Defendant’s payment of federal civil penalty for pointing a laser at an inhabited aircraft did not preclude his state prosecution for the offense. Defendant was charged with discharging a laser at an occupied aircraft (Pen. Code, § 247.5). Prior to the preliminary hearing, the trial court granted his motion to dismiss the complaint on double jeopardy grounds because he had already paid a civil penalty to the Federal Aviation Administration (FAA). The prosecution appealed. Held: Reversed. The double jeopardy clause of the Fifth Amendment protects against a second prosecution for the same offense after acquittal, or after conviction, and protects against multiple punishments for the same offense. The payment of a federal civil penalty not based on a criminal conviction may implicate federal double jeopardy if it constitutes criminal punishment. However, under the separate sovereign doctrine, the federal Constitution does not bar the state or the federal government from instituting criminal prosecutions for the same act or conduct. Here, the FAA, a federal agency, issued a civil sanction for defendant’s act of pointing a laser at an inhabited aircraft. The state prosecutor thereafter initiated criminal proceedings for the same conduct. Even assuming the federal sanction was “criminal punishment,” the Fifth Amendment does not preclude the state prosecution because of the separate sovereign doctrine.
California’s double jeopardy statutes do not preclude the state criminal proceedings. Penal Code sections 656 and 793 provide double jeopardy protection beyond that extended by the Fifth Amendment because they prohibit successive prosecutions by separate sovereigns. Section 656 bars a second state “trial” and section 793 prohibits a successive state “prosecution” after a criminal conviction or acquittal in another jurisdiction of a criminal offense involving the same act or omission. However, Gonzalez was not “convicted” or “acquitted” in a former federal prosecution. The language of the statutes does not encompass governmental imposition of prior civil penalties.

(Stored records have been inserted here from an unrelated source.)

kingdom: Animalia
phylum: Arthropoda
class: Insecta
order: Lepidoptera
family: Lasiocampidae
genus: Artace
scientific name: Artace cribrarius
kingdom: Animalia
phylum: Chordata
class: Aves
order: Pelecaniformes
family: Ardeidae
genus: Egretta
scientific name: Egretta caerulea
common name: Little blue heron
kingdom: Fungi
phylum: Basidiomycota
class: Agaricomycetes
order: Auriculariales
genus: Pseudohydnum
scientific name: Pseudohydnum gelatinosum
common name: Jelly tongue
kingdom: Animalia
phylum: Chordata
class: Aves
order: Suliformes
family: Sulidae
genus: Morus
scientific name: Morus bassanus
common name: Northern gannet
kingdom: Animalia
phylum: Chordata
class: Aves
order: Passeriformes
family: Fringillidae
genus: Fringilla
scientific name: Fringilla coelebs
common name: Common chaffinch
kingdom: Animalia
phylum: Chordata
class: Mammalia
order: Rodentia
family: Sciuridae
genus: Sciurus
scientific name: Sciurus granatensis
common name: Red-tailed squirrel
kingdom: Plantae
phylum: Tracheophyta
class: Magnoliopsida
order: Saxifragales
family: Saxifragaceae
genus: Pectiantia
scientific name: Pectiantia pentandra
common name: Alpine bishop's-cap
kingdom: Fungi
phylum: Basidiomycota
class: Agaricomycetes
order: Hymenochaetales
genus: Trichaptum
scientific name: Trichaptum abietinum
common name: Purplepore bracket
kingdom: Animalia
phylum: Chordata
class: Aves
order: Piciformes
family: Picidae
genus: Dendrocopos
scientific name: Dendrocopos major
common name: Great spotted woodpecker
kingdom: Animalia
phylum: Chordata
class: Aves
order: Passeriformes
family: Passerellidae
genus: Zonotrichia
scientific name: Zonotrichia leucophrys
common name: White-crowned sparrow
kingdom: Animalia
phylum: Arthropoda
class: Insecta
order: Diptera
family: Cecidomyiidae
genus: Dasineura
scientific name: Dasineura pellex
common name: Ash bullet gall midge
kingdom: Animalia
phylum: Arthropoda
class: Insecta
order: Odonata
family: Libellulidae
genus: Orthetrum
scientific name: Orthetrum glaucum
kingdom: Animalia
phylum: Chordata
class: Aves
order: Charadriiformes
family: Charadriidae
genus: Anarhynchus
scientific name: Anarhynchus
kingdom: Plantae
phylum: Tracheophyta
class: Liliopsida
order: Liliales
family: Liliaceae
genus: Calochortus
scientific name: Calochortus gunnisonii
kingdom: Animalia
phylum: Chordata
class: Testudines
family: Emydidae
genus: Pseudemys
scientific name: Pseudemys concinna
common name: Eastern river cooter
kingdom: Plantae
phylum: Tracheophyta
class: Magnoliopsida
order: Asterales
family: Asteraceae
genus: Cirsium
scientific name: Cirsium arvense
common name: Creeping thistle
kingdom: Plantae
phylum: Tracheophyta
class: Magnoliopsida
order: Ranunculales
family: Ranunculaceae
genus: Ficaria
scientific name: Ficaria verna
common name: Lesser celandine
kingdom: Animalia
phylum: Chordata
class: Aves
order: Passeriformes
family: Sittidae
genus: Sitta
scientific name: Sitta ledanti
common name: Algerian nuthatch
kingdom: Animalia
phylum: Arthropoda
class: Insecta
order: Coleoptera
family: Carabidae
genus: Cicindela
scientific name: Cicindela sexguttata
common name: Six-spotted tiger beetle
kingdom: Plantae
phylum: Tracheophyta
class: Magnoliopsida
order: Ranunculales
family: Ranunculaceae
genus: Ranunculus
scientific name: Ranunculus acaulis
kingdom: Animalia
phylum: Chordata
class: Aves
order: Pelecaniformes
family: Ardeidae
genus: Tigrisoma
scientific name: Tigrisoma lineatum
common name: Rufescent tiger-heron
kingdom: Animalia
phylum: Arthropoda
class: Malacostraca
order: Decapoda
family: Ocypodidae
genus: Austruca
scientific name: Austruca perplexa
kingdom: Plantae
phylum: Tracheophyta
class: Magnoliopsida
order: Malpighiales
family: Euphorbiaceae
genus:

The California Constitution, article I, section 15, does not prohibit the state criminal proceeding. California’s double jeopardy clause has the same purpose as the federal double jeopardy clauseto protect against successive prosecutions. No state case has addressed whether payment of a civil fine is or is not criminal punishment under the California Constitution and the Court of Appeal here adopted the federal analytical framework outlined in Hudson v. U.S. (1997) 522 U.S. 93 to address this issue. In Hudson, the Court evaluated whether a federal civil penalty precluded a successive criminal prosecution under the double jeopardy clause of the Fifth Amendment. The Court concluded that the defendant is required to prove a legislative intent to treat the civil penalty as a criminal sanction and, if not, that the purpose and effect of the fine was constitutionally punitive. Here, Gonzalez did not identify the federal law under which he paid the federal fine and failed to show that the purpose and effect of the fine was punitive.